這也是為什么他坐在這里,試圖用對話掏出細節。
可白郁顯然不是能輕松套話的人,幾句車轱轆話來回說,老者不得不合上鋼筆,正色道“先生,黑袍會已經知道你暴露了,你知道他們那么多秘密,即使我們不動手,他們也會來斬草除根,希望您想清楚,和大公府合作,才是您唯一的出路。”
“”
白郁真不知道。
而老者看他一副冥頑不靈,油鹽不進的模樣,微微皺眉,這個樣子下去,即使在這小樓里關上數年,他也不會吐出任何東西。
不能傷害身體
老者眼神微動,將視線落在了白郁的鼻梁上。
那是公爵為白郁新配的眼鏡。
聽說這位男仆視力有嚴重的問題,離開眼鏡就無法正常生活。
老者于是微笑“抱歉先生,請您將眼鏡給我。”
白郁一頓,老者已經動手從他的鼻梁上抽走了眼鏡。
“”
視線變得模糊,壁爐和書柜扭曲成磚紅和棕黑色的色塊,白郁身體下意識的緊繃,又很快放松下來。
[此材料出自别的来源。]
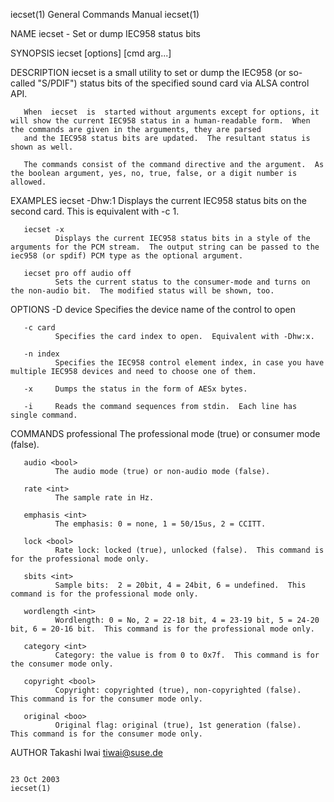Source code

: iecset(1)                                                                               General Commands Manual                                                                              iecset(1)

NAME
       iecset - Set or dump IEC958 status bits

SYNOPSIS
       iecset [options] [cmd arg...]

DESCRIPTION
       iecset is a small utility to set or dump the IEC958 (or so-called "S/PDIF") status bits of the specified sound card via ALSA control API.

       When  iecset  is  started without arguments except for options, it will show the current IEC958 status in a human-readable form.  When the commands are given in the arguments, they are parsed
       and the IEC958 status bits are updated.  The resultant status is shown as well.

       The commands consist of the command directive and the argument.  As the boolean argument, yes, no, true, false, or a digit number is allowed.

EXAMPLES
       iecset -Dhw:1
              Displays the current IEC958 status bits on the second card.  This is equivalent with -c 1.

       iecset -x
              Displays the current IEC958 status bits in a style of the arguments for the PCM stream.  The output string can be passed to the iec958 (or spdif) PCM type as the optional argument.

       iecset pro off audio off
              Sets the current status to the consumer-mode and turns on the non-audio bit.  The modified status will be shown, too.

OPTIONS
       -D device
              Specifies the device name of the control to open

       -c card
              Specifies the card index to open.  Equivalent with -Dhw:x.

       -n index
              Specifies the IEC958 control element index, in case you have multiple IEC958 devices and need to choose one of them.

       -x     Dumps the status in the form of AESx bytes.

       -i     Reads the command sequences from stdin.  Each line has single command.

COMMANDS
       professional <bool>
              The professional mode (true) or consumer mode (false).

       audio <bool>
              The audio mode (true) or non-audio mode (false).

       rate <int>
              The sample rate in Hz.

       emphasis <int>
              The emphasis: 0 = none, 1 = 50/15us, 2 = CCITT.

       lock <bool>
              Rate lock: locked (true), unlocked (false).  This command is for the professional mode only.

       sbits <int>
              Sample bits:  2 = 20bit, 4 = 24bit, 6 = undefined.  This command is for the professional mode only.

       wordlength <int>
              Wordlength: 0 = No, 2 = 22-18 bit, 4 = 23-19 bit, 5 = 24-20 bit, 6 = 20-16 bit.  This command is for the professional mode only.

       category <int>
              Category: the value is from 0 to 0x7f.  This command is for the consumer mode only.

       copyright <bool>
              Copyright: copyrighted (true), non-copyrighted (false).  This command is for the consumer mode only.

       original <boo>
              Original flag: original (true), 1st generation (false).  This command is for the consumer mode only.

AUTHOR
       Takashi Iwai <tiwai@suse.de>

                                                                                              23 Oct 2003                                                                                    iecset(1)
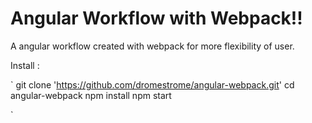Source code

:# Angular Workflow with Webpack!!

A angular workflow created with webpack for more flexibility of user.

Install :

`
  git clone 'https://github.com/dromestrome/angular-webpack.git'
  cd angular-webpack
  npm install
  npm start

`
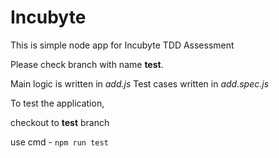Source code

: # Incubyte

This is simple node app for Incubyte TDD Assessment

Please check branch with name **test**.

Main logic is written in *add.js*
Test cases written in *add.spec.js*

To test the application, 

checkout to **test** branch

use cmd - `npm run test`
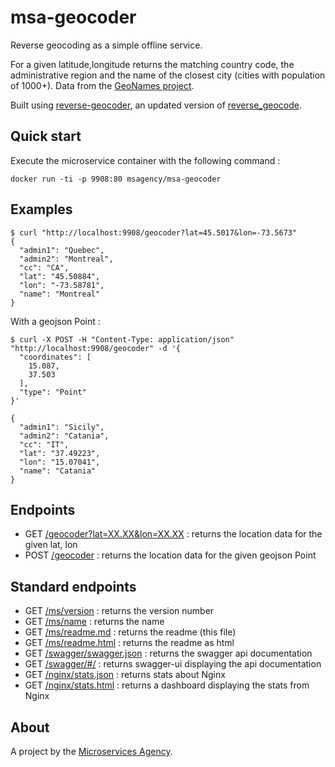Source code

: 
# msa-geocoder

Reverse geocoding as a simple offline service.

For a given latitude,longitude returns the matching country code, the administrative region and the name of the closest city (cities with population of 1000+). Data from the [GeoNames project](http://www.geonames.org/).

Built using [reverse-geocoder](https://github.com/thampiman/reverse-geocoder), an updated version of [reverse_geocode](https://pypi.python.org/pypi/reverse_geocode/1.0).

## Quick start

Execute the microservice container with the following command :

    docker run -ti -p 9908:80 msagency/msa-geocoder

## Examples

    $ curl "http://localhost:9908/geocoder?lat=45.5017&lon=-73.5673"
    {
      "admin1": "Quebec",
      "admin2": "Montreal",
      "cc": "CA",
      "lat": "45.50884",
      "lon": "-73.58781",
      "name": "Montreal"
    }

With a geojson Point :

    $ curl -X POST -H "Content-Type: application/json" "http://localhost:9908/geocoder" -d '{
      "coordinates": [
        15.087,
        37.503
      ],
      "type": "Point"
    }'

    {
      "admin1": "Sicily",
      "admin2": "Catania",
      "cc": "IT",
      "lat": "37.49223",
      "lon": "15.07041",
      "name": "Catania"
    }

## Endpoints

- GET [/geocoder?lat=XX.XX&lon=XX.XX](/geocoder?lat=45.536&lon=-73.620) : returns the location data for the given lat, lon
- POST [/geocoder]() : returns the location data for the given geojson Point

## Standard endpoints

- GET [/ms/version](/ms/version) : returns the version number
- GET [/ms/name](/ms/name) : returns the name
- GET [/ms/readme.md](/ms/readme.md) : returns the readme (this file)
- GET [/ms/readme.html](/ms/readme.html) : returns the readme as html
- GET [/swagger/swagger.json](/swagger/swagger.json) : returns the swagger api documentation
- GET [/swagger/#/](/swagger/#/) : returns swagger-ui displaying the api documentation
- GET [/nginx/stats.json](/nginx/stats.json) : returns stats about Nginx
- GET [/nginx/stats.html](/nginx/stats.html) : returns a dashboard displaying the stats from Nginx

## About

A project by the [Microservices Agency](http://microservices.agency).
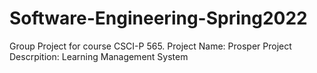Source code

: # Software-Engineering-Spring2022
Group Project for course CSCI-P 565.
Project Name: Prosper
Project Descrpition: Learning Management System
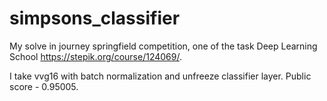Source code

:# simpsons_classifier
My solve in  journey springfield competition, one of the task Deep Learning School https://stepik.org/course/124069/. 

I take vvg16 with batch normalization and unfreeze classifier layer.
Public score - 0.95005.
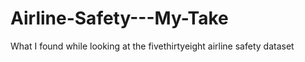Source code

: # Airline-Safety---My-Take
What I found while looking at the fivethirtyeight airline safety dataset
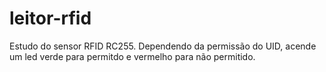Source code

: # leitor-rfid
Estudo do sensor RFID RC255. Dependendo da permissão do UID, acende um led verde para permitdo e vermelho para não permitido.
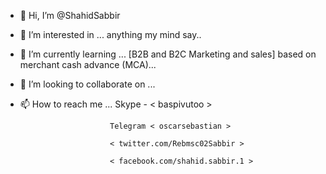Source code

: - 👋 Hi, I’m @ShahidSabbir
- 👀 I’m interested in ... anything my mind say..
- 🌱 I’m currently learning ... [B2B and B2C Marketing and sales] <cash advance Programme> based on merchant cash advance (MCA)...
- 💞️ I’m looking to collaborate on ... <Funding companies>
- 📫 How to reach me ...  Skype -  < baspivutoo >
  
                          Telegram < oscarsebastian >
  
                          < twitter.com/Rebmsc02Sabbir >
                            
                          < facebook.com/shahid.sabbir.1 >
<!---
ShahidSabbir/ShahidSabbir is a ✨ special ✨ repository because its `README.md` (this file) appears on your GitHub profile.
You can click the Preview link to take a look at your changes.
--->
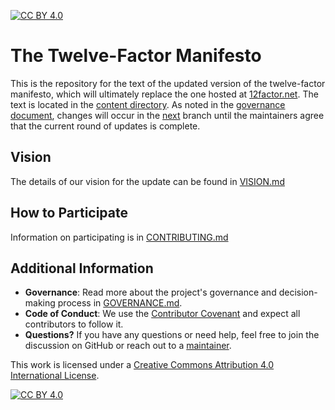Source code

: [![CC BY 4.0][cc-by-shield]][cc-by]

# The Twelve-Factor Manifesto

This is the repository for the text of the updated version of the twelve-factor
manifesto, which will ultimately replace the one hosted at
[12factor.net](https://12factor.net). The text is located in the [content
directory](content). As noted in the [governance document](GOVERNANCE.md),
changes will occur in the
[next](https://github.com/twelve-factor/twelve-factor/tree/next) branch until
the maintainers agree that the current round of updates is complete.

## Vision

The details of our vision for the update can be found in [VISION.md](VISION.md)

## How to Participate

Information on participating is in [CONTRIBUTING.md](CONTRIBUTING.md)

## Additional Information

- **Governance**: Read more about the project's governance and decision-making
  process in [GOVERNANCE.md](GOVERNANCE.md).
- **Code of Conduct**: We use the [Contributor
  Covenant](https://www.contributor-covenant.org/) and expect all contributors
  to follow it.
- **Questions?** If you have any questions or need help, feel free to join the
  discussion on GitHub or reach out to a [maintainer](MAINTAINERS.md).

This work is licensed under a
[Creative Commons Attribution 4.0 International License][cc-by].

[![CC BY 4.0][cc-by-image]][cc-by]

[cc-by]: http://creativecommons.org/licenses/by/4.0/
[cc-by-image]: https://i.creativecommons.org/l/by/4.0/88x31.png
[cc-by-shield]: https://img.shields.io/badge/License-CC%20BY%204.0-lightgrey.svg
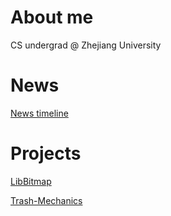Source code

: # About me
CS undergrad @ Zhejiang University

# News
[News timeline](./news.md)

# Projects
[LibBitmap](https://github.com/angrypop/LibBitmap)

[Trash-Mechanics](https://github.com/River75731/Trash-Mechanics)
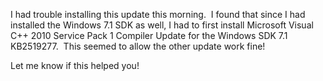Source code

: I had trouble installing this update this morning.&nbsp; I found that since I had installed the Windows 7.1 SDK as well, I had to first install Microsoft Visual C++ 2010 Service Pack 1 Compiler Update for the Windows SDK 7.1 KB2519277.&nbsp; This seemed to allow the other update work fine!

Let me know if this helped you!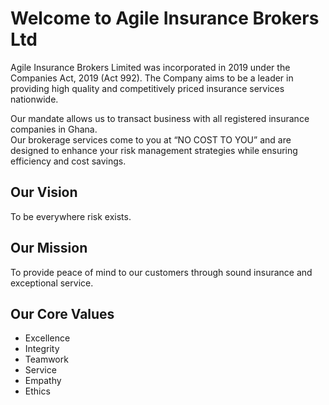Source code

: # Welcome to Agile Insurance Brokers Ltd

Agile Insurance Brokers Limited was incorporated in 2019 under the Companies Act, 2019 (Act 992).
The Company aims to be a leader in providing high quality and competitively priced insurance services nationwide.

Our mandate allows us to transact business with all registered insurance companies in Ghana.  
Our brokerage services come to you at “NO COST TO YOU” and are designed to enhance your risk management strategies while ensuring efficiency and cost savings.

## Our Vision
To be everywhere risk exists.

## Our Mission
To provide peace of mind to our customers through sound insurance and exceptional service.

## Our Core Values
- Excellence
- Integrity
- Teamwork
- Service
- Empathy
- Ethics
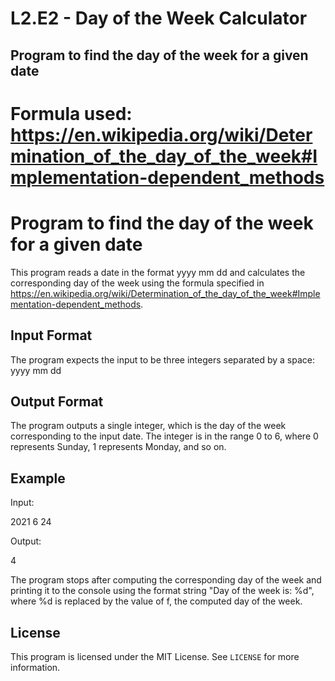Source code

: # L2.E2 - Day of the Week Calculator

## Program to find the day of the week for a given date
# Formula used: https://en.wikipedia.org/wiki/Determination_of_the_day_of_the_week#Implementation-dependent_methods


# Program to find the day of the week for a given date

This program reads a date in the format yyyy mm dd and calculates the corresponding day of the week using the formula specified in https://en.wikipedia.org/wiki/Determination_of_the_day_of_the_week#Implementation-dependent_methods.

## Input Format

The program expects the input to be three integers separated by a space: yyyy mm dd

## Output Format

The program outputs a single integer, which is the day of the week corresponding to the input date. The integer is in the range 0 to 6, where 0 represents Sunday, 1 represents Monday, and so on.

## Example

Input:

2021 6 24

Output:

4

The program stops after computing the corresponding day of the week and printing it to the console using the format string "Day of the week is: %d", where %d is replaced by the value of f, the computed day of the week.

## License

This program is licensed under the MIT License. See `LICENSE` for more information.



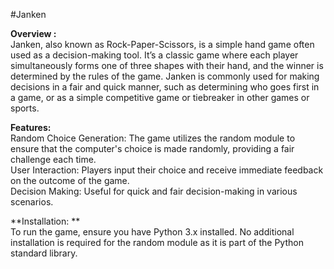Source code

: #Janken

**Overview :**<br>
Janken, also known as Rock-Paper-Scissors, is a simple hand game often used as a decision-making tool. It’s a classic game where each player simultaneously forms one of three shapes with their hand, and the winner is determined by the rules of the game. Janken is commonly used for making decisions in a fair and quick manner, such as determining who goes first in a game, or as a simple competitive game or tiebreaker in other games or sports.

**Features:**
<br>Random Choice Generation: The game utilizes the random module to ensure that the computer's choice is made randomly, providing a fair challenge each time. <br>
User Interaction: Players input their choice and receive immediate feedback on the outcome of the game.<br>
Decision Making: Useful for quick and fair decision-making in various scenarios.

**Installation: **<br>
To run the game, ensure you have Python 3.x installed. No additional installation is required for the random module as it is part of the Python standard library.
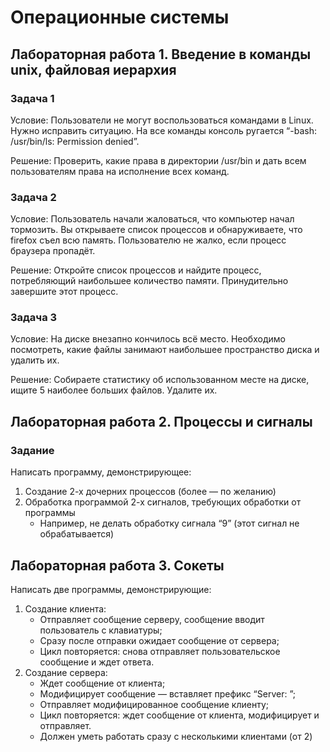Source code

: # Операционные системы

## Лабораторная работа 1. Введение в команды unix, файловая иерархия

### Задача 1

Условие:
Пользователи не могут воспользоваться командами в Linux. Нужно исправить ситуацию. На все команды консоль ругается “-bash: /usr/bin/ls: Permission denied”.

Решение:
Проверить, какие права в директории /usr/bin и дать всем пользователям права на исполнение всех команд.

### Задача 2

Условие:
Пользователь начали жаловаться, что компьютер начал тормозить. Вы открываете список процессов и обнаруживаете, что firefox съел всю память. Пользователю не жалко, если процесс браузера пропадёт.

Решение:
Откройте список процессов и найдите процесс, потребляющий наибольшее количество памяти. Принудительно завершите этот процесс.

### Задача 3

Условие:
На диске внезапно кончилось всё место. Необходимо посмотреть, какие файлы занимают наибольшее пространство диска и удалить их.

Решение:
Собираете статистику об использованном месте на диске, ищите 5 наиболее больших файлов. Удалите их.

## Лабораторная работа 2. Процессы и сигналы

### Задание

Написать программу, демонстрирующее:
1. Создание 2-х дочерних процессов (более — по желанию)
2. Обработка программой 2-х сигналов, требующих обработки от программы
   - Например, не делать обработку сигнала “9” (этот сигнал не обрабатывается)

## Лабораторная работа 3. Сокеты

Написать две программы, демонстрирующие:
1. Создание клиента:
   - Отправляет сообщение серверу, сообщение вводит пользователь с клавиатуры;
   - Сразу после отправки ожидает сообщение от сервера;
   - Цикл повторяется: снова отправляет пользовательское сообщение и ждет ответа.
2. Создание сервера:
   - Ждет сообщение от клиента;
   - Модифицирует сообщение — вставляет префикс “Server: ”;
   - Отправляет модифицированное сообщение клиенту;
   - Цикл повторяется: ждет сообщение от клиента, модифицирует и отправляет.
   - Должен уметь работать сразу с несколькими клиентами (от 2)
老者“希望您仔細思考我的話,一旦您改變主意,請聯系我。”
白郁點頭“感謝您的忠告。”
一個奸細和叛徒,懲罰卻只是抽走眼鏡,白郁無法
要求更多。
在他感知不到的地方,老者起身,敲響了隔壁的房門。
隔壁有一面單向透鏡,大公正坐在榻上,意味不明的看過來。
老者雙手遞上眼鏡“大公,這樣可行”
“”
伊繆爾倦怠的揉著眉心“放下吧。”
大公忽略心中那點幽微的不舒服,自我告誡“只是拿掉了眼鏡而已,已經是很輕的處罰了。”
窄框眼鏡被老者放在大公面前,他欠身行禮,而后退下。
而透鏡那邊,醫生已經安靜的坐了很久。
他平靜的坐在沙發上,沒有任何動作,像一尊凝固的雕塑,他的表情冷淡漠然,可手指不受控制的卷起,掌心滲出了些微冷汗。
沒有眼鏡,醫生就看不了書了,那本風土人情故事集被放在膝蓋上,那是伊繆爾常睡的地方。
視線太模糊,帶來令人眩暈的惡心,白郁不得不閉上眼,可惡心的感覺并未緩解,到最后,他的額頭也滲出了冷汗。
“”
隔著一面透鏡,伊繆爾情不自禁的伸出手,捏住鏡框。
醫生現在看起來很糟糕。
他像被拿掉了無堅不摧的鎧甲,剝奪了基本的權利,像個被關在金絲籠中的鳥雀,眸中只剩空茫寂靜。
伊繆爾垂下眸子,無聲的想“他該的,這是他該的”
他這么想著,可捏著眼鏡的手卻不自覺用力,卻越捏越緊。
時間一分一秒的流逝,大公忽然站起來,在不大的房間中來回踱步,眉頭緊鎖,焦躁不安,明艷的面容上布滿陰云。
比起隔壁房間安靜坐著的白郁,他才更像那個被剝奪了視力的俘虜。
66輕輕戳了戳白郁,小聲試探“宿主,你還好嗎”
白郁語調平緩“沒事。”
66撇嘴“可是你的汗水已經滴到下巴了”
作為俘虜,白郁的飯食卻一切如常,侍者給他送來餐飯,可白郁連刀叉都看不太清,熟紅色的肉醬和深綠的海草混在一起,化成令人惡心的顏色,他草草吃了兩口,便放下了。